But how did this exactly come about? The British arrived in Malta in 1800 to aid the people of the island expel the French forces. In 1814, Malta constitutionally and legally became a colony of the British Empire and began serving its purpose as a military base and island. 

This put Malta utterly dependent economically on Great Britain’s military successes and expenditures. The fight for independence began in 1957 when Prime Minister Dom Mintoff put forth the ‘Break with Britain Resolution’ bill in parliament.

The bill was seconded by leader of the Opposition Dr Gorg Borg Olivier. In April 1958, the Labour Party resigned but Olivier refused to form the government. Mintoff, in response, sent a letter demanding for immediate and total independence for Malta. 

A campaign for independence was kick started by the Labour Party through a string of demonstrations and protests, with Mintoff taking delegations to other countries to gain support for the cause for Independence. 

Between 1958 and 1962, Malta’s political rights were taken over by Great Britain, leading to an increase in tension. In the latter year, for the general election, both major political parties put independence as one of the main goals of their manifesto. 

The Nationalist Party won the election, with Gorg Borg Olivier asking for immediate independence shortly afterwards. The movement was met with much resistance, including the church which feared losing some of the privileges it retained due to British rule. 

Archbishop Gonzi however changed his mind later on, due to the constitution being proposed by Malta’s government ensured that the Catholic Church retain its status on the island. 

A referendum was held in May 1964 to ask the public about Independence. Olivier spent 10 weeks in Great Britain negotiating the needs of the Maltese population, with the British proposing a ‘Defence Agreement’ which the Labour Party refused. 

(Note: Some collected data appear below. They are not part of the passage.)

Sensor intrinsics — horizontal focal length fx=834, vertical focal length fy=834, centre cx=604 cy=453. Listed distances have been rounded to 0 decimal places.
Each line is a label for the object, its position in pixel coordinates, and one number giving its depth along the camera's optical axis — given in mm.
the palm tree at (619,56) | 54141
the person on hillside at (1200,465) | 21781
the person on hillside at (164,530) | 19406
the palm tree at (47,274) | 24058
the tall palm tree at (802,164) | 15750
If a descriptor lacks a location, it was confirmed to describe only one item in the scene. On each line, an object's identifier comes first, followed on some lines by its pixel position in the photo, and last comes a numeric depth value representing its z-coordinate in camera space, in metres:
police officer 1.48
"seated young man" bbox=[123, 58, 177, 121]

On the night of 20 September 1964, the British flag was finally changed with the Maltese colours. In the presence of the Duke of Edinburgh, Prime Minister Gorg Borg Olivier signed the new constitution which gave Malta complete independence.

A monument was inaugurated in 1989, created by artist Ganni Bonnici, which depicts a woman confidently striding into the unknown and releasing herself from the chains of the past. This was one of the highlights of Bonnici’s artistic career as the piece of art representing a significant milestone for Malta.